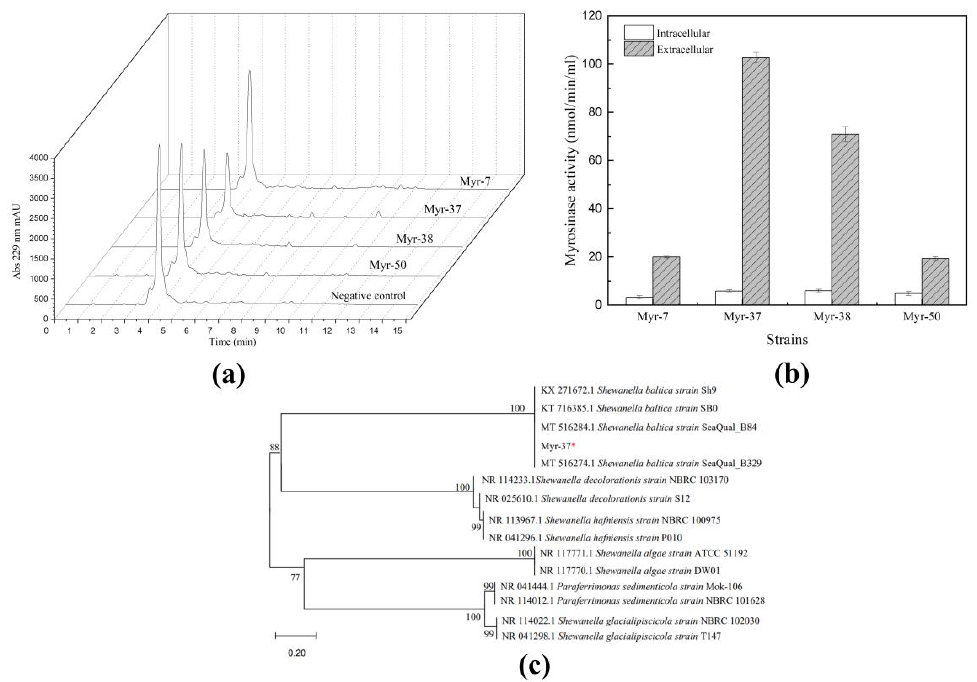
Figure 2. Shewanella baltica Myr-37 is capable of producing myrosinase. ( a ) High-performance liquid chromatography analysis at 229 nm of the sinigrin content in the fermentation broth. ( b ) Myrosinase activity of different strains. ( c ) Phylogenetic analysis of Myr-37 strain constructed using the neighbor- joining method based on 16S rRNA gene sequences. *: the strain isolated in our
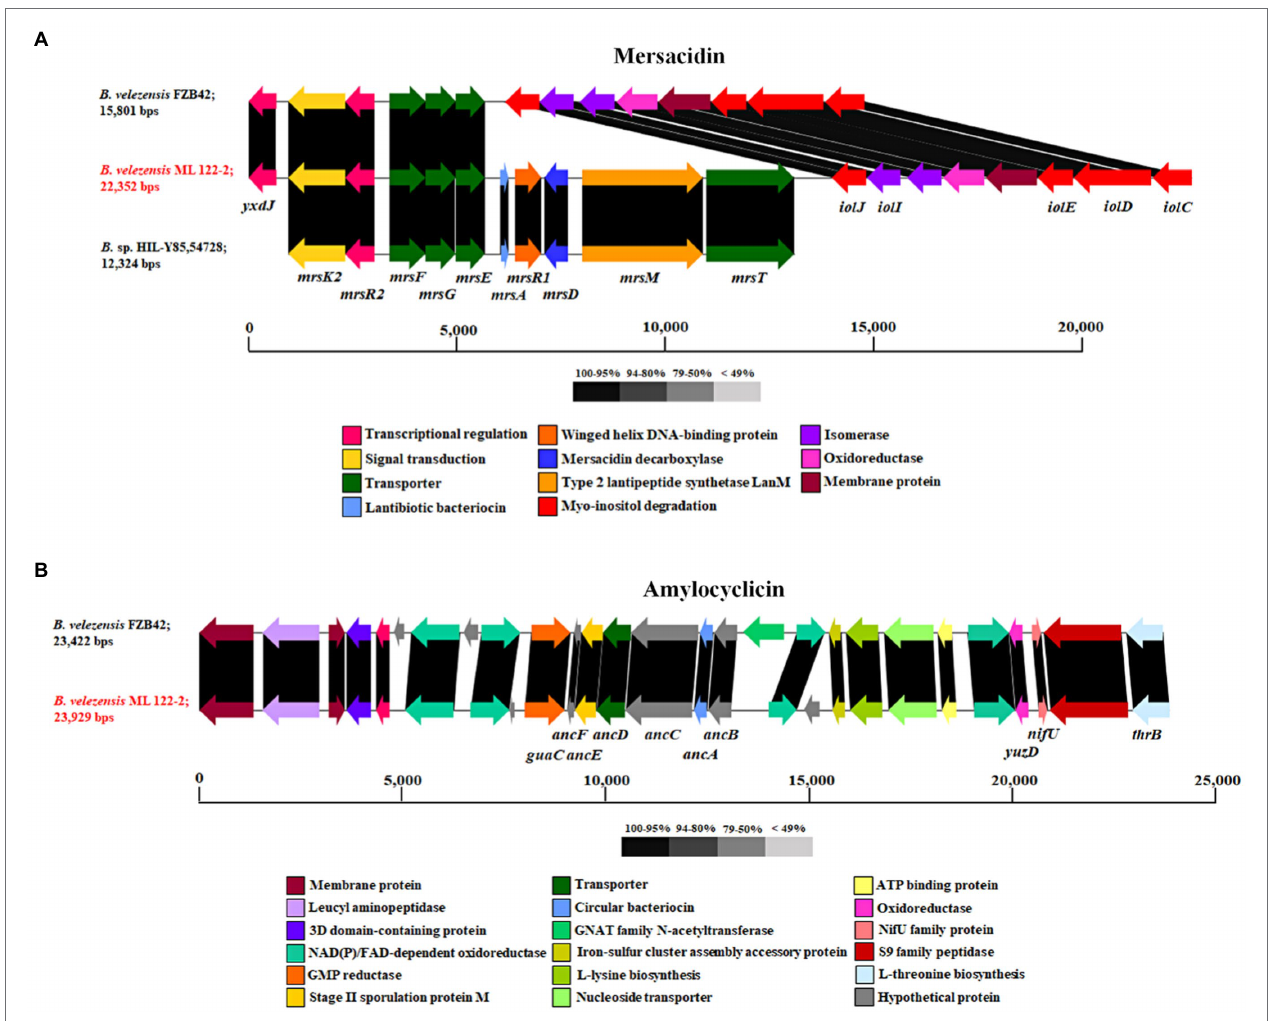
FIGURE 2 | Schematic image of the gene clusters associated with the ribosomally synthesized peptides, Mersacidin (A) and amylocyclicin (B) of strains B. velezensis ML122-2 (red), B. velezensis FZB42 and B. sp. HIL Y-85,54,728. Predicted functions and sequence similarity are color-coded as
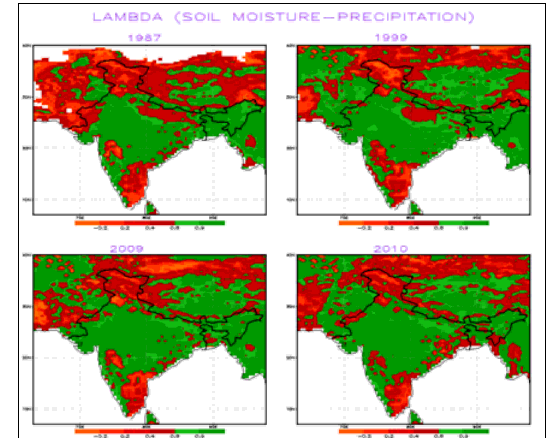
Figure 8. Soil moisture precipitation feedback λ NC (SM, P) using BATS scheme for El Niño (1987,2009), La Niña (1999,2010)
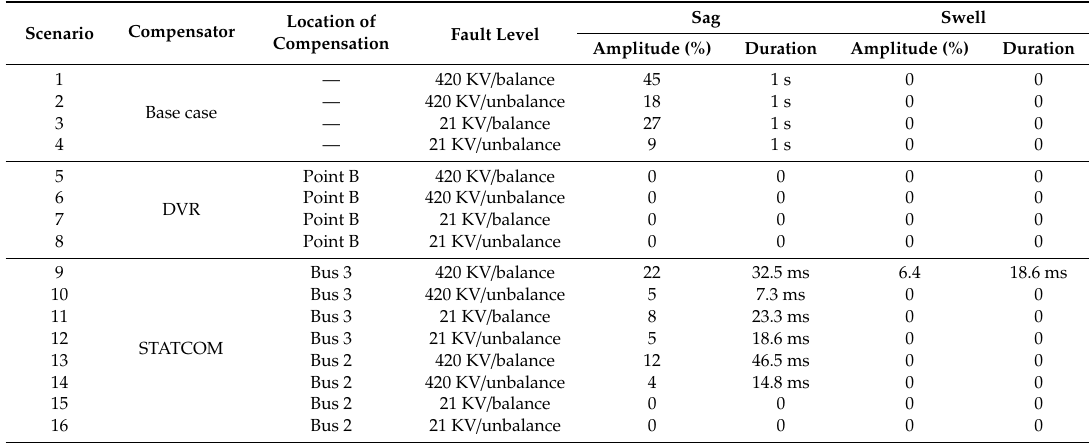
Table 5. Comparison of DVR and STATCOM results.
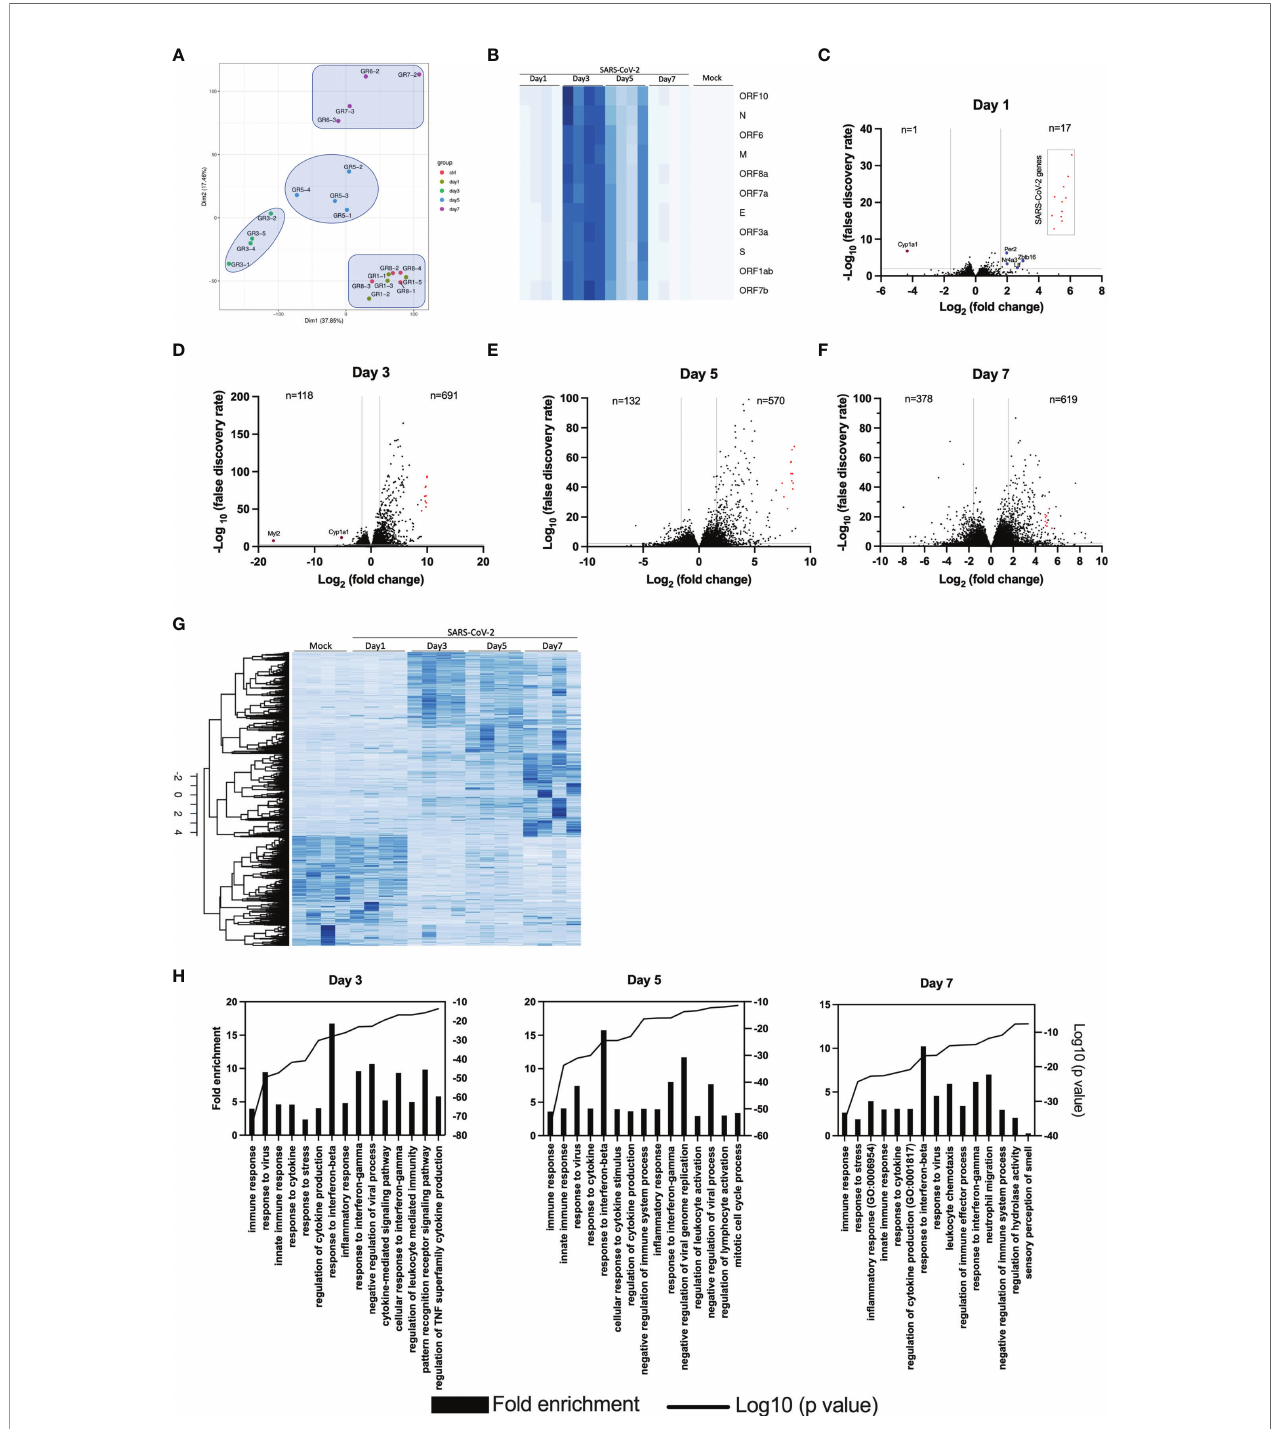
FIGURE 4 | Lung transcriptome analysis of SARS-CoV-2 infected mice. RNA from the lungs of mock and SARS-CoV-2-infected mice (n=4/group) were isolated on days 1, 3, 5 and 7 and subjected to RNA seq. (A) Principal component analysis on 20 samples with the normalized gene expression levels. (B) Heat maps showing the relative expression of SARS-CoV-2 genes at various times post-infection. The darker the color, the greater the expression. (C-F) Volcano plots comparing differentially expressed genes from samples taken at 1, 3, 5 and 7 days post-infection relative to mock-infected mice. Red dots indicate SARS-CoV-2 genes. The numbers in the left and right sections of the volcano plots represent the sum of downregulated and upregulated genes, respectively. (G) Heat map representation of cellular genes expression in mock and SARS-CoV-2 infected mice at different times post-infection. The darker the color, the greater the expression. (H) Gene Ontology enrichment analysis of biological process enriched from comparisons of mice at day 3, 5 and 7 post infection versus mock-infected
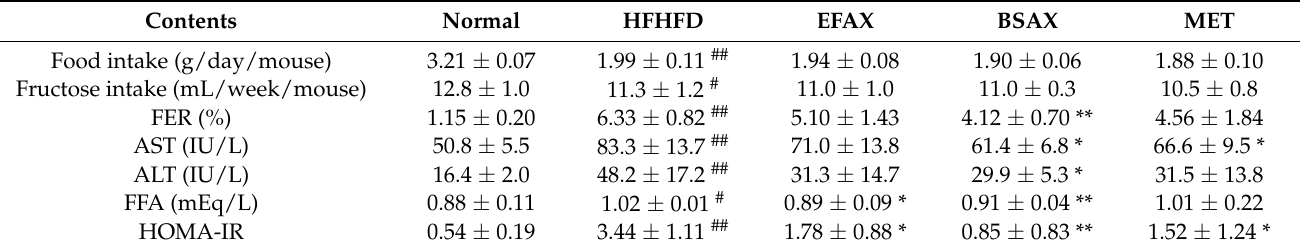
Table 1. Food and fructose consumption and biochemical parameters of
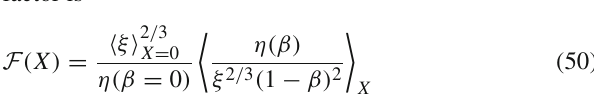
. The black points on the solid 0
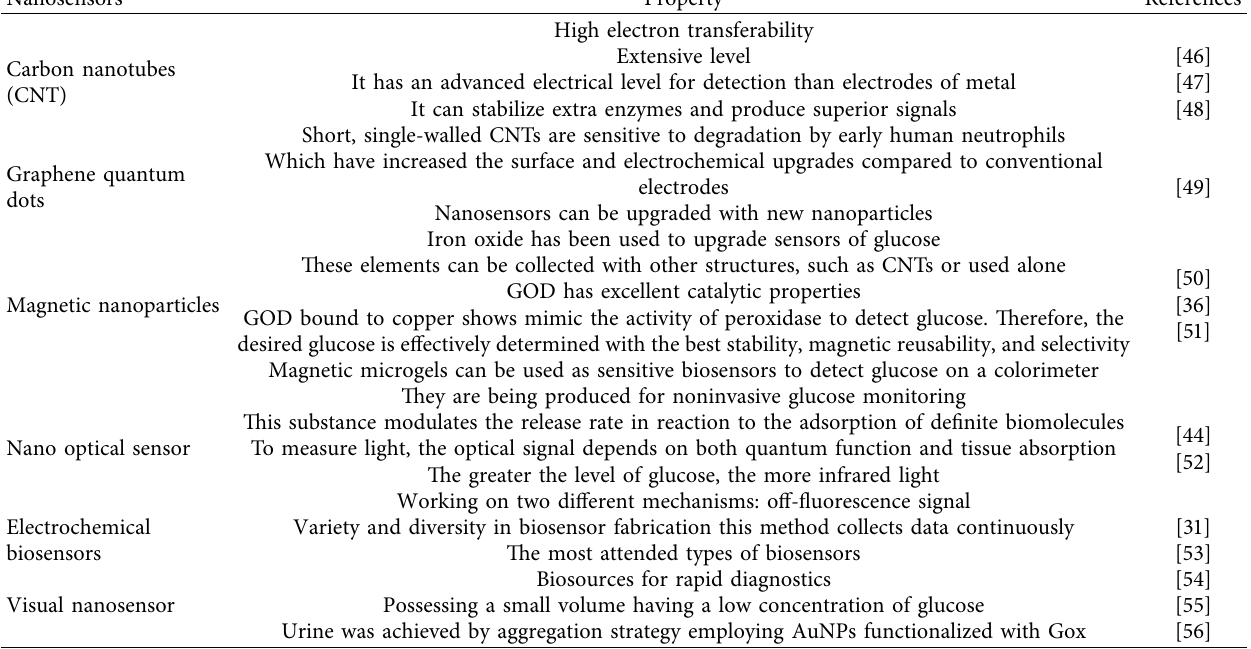
Table 1: Properties of nanomaterials used in nanosensors were examined to detect blood sugar.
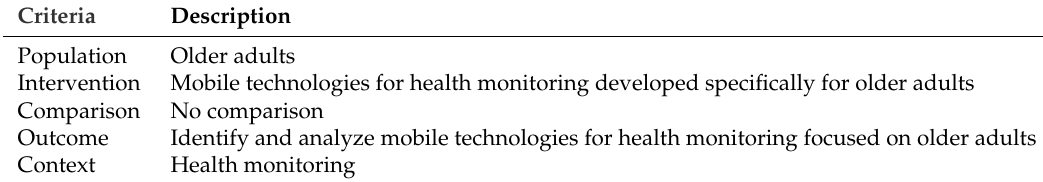
Table 1. Research questions as structured by the PICOC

● ● ● ●

- _To do_: Transcribe the whole listing, character for character, but not its images.

- _Expected answer_:
Figure 2. Shewanella baltica Myr-37 is capable of producing myrosinase. ( a ) High-performance liquid chromatography analysis at 229 nm of the sinigrin content in the fermentation broth. ( b ) Myrosinase activity of different strains. ( c ) Phylogenetic analysis of Myr-37 strain constructed using the neighbor- joining method based on 16S rRNA gene sequences. *: the strain isolated in our
FIGURE 2 | Schematic image of the gene clusters associated with the ribosomally synthesized peptides, Mersacidin (A) and amylocyclicin (B) of strains B. velezensis ML122-2 (red), B. velezensis FZB42 and B. sp. HIL Y-85,54,728. Predicted functions and sequence similarity are color-coded as
Figure 8. Soil moisture precipitation feedback λ NC (SM, P) using BATS scheme for El Niño (1987,2009), La Niña (1999,2010)
Table 5. Comparison of DVR and STATCOM results.
FIGURE 4 | Lung transcriptome analysis of SARS-CoV-2 infected mice. RNA from the lungs of mock and SARS-CoV-2-infected mice (n=4/group) were isolated on days 1, 3, 5 and 7 and subjected to RNA seq. (A) Principal component analysis on 20 samples with the normalized gene expression levels. (B) Heat maps showing the relative expression of SARS-CoV-2 genes at various times post-infection. The darker the color, the greater the expression. (C-F) Volcano plots comparing differentially expressed genes from samples taken at 1, 3, 5 and 7 days post-infection relative to mock-infected mice. Red dots indicate SARS-CoV-2 genes. The numbers in the left and right sections of the volcano plots represent the sum of downregulated and upregulated genes, respectively. (G) Heat map representation of cellular genes expression in mock and SARS-CoV-2 infected mice at different times post-infection. The darker the color, the greater the expression. (H) Gene Ontology enrichment analysis of biological process enriched from comparisons of mice at day 3, 5 and 7 post infection versus mock-infected
Table 1. Food and fructose consumption and biochemical parameters of
. The black points on the solid 0
Table 1: Properties of nanomaterials used in nanosensors were examined to detect blood sugar.
Table 1. Research questions as structured by the PICOC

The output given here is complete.